Try it:
Copy the text of the material below line for line, without changing anything, and leave the pictures out of your answer.

• • •

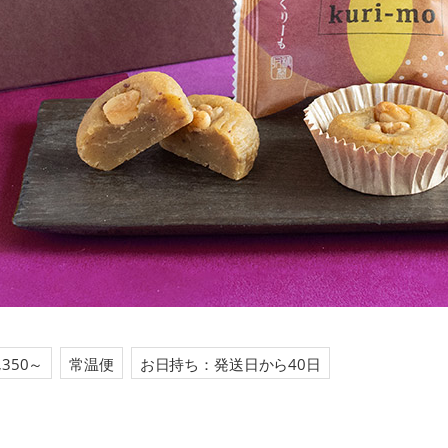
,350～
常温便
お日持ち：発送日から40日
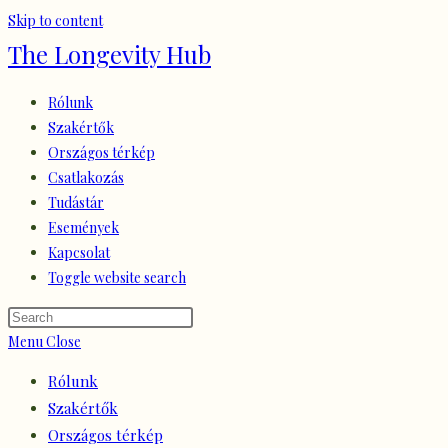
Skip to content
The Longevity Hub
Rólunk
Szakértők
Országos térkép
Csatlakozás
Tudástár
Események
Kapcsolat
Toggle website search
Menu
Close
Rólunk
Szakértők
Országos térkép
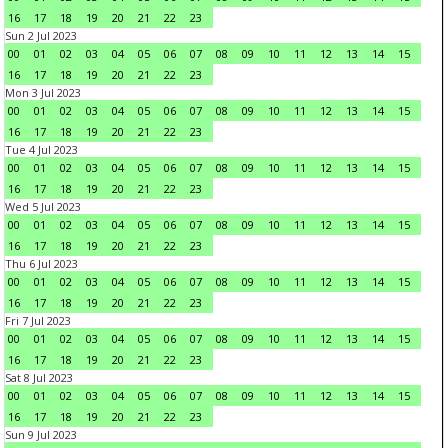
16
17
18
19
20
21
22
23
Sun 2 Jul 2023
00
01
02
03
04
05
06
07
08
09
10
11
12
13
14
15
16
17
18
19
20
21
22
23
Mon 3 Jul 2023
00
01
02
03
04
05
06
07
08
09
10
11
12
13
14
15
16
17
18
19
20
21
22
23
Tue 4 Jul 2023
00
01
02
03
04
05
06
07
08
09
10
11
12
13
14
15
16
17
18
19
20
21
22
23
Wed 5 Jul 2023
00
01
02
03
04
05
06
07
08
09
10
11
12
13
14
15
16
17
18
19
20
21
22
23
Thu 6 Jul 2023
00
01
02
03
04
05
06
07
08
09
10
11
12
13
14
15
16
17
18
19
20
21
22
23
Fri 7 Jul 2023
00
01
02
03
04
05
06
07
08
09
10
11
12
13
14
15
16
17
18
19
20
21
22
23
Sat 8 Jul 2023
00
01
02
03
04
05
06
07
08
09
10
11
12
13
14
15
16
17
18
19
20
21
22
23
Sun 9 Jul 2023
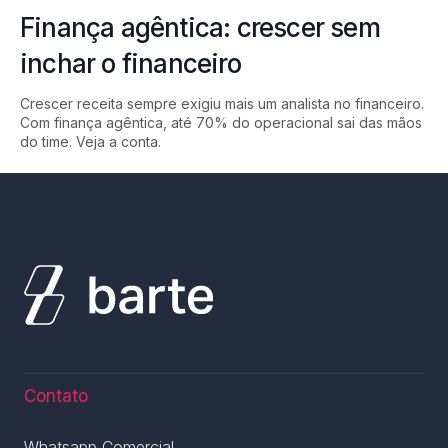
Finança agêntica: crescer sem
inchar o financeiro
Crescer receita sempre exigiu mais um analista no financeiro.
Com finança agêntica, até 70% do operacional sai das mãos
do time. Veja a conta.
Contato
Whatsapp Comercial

• • •

Exercise result:
,350～
常温便
お日持ち：発送日から40日
Skip to content
The Longevity Hub
Rólunk
Szakértők
Országos térkép
Csatlakozás
Tudástár
Események
Kapcsolat
Toggle website search
Menu
Close
Rólunk
Szakértők
Országos térkép
16
17
18
19
20
21
22
23
Sun 2 Jul 2023
00
01
02
03
04
05
06
07
08
09
10
11
12
13
14
15
16
17
18
19
20
21
22
23
Mon 3 Jul 2023
00
01
02
03
04
05
06
07
08
09
10
11
12
13
14
15
16
17
18
19
20
21
22
23
Tue 4 Jul 2023
00
01
02
03
04
05
06
07
08
09
10
11
12
13
14
15
16
17
18
19
20
21
22
23
Wed 5 Jul 2023
00
01
02
03
04
05
06
07
08
09
10
11
12
13
14
15
16
17
18
19
20
21
22
23
Thu 6 Jul 2023
00
01
02
03
04
05
06
07
08
09
10
11
12
13
14
15
16
17
18
19
20
21
22
23
Fri 7 Jul 2023
00
01
02
03
04
05
06
07
08
09
10
11
12
13
14
15
16
17
18
19
20
21
22
23
Sat 8 Jul 2023
00
01
02
03
04
05
06
07
08
09
10
11
12
13
14
15
16
17
18
19
20
21
22
23
Sun 9 Jul 2023
Finança agêntica: crescer sem
inchar o financeiro
Crescer receita sempre exigiu mais um analista no financeiro.
Com finança agêntica, até 70% do operacional sai das mãos
do time. Veja a conta.
Contato
Whatsapp Comercial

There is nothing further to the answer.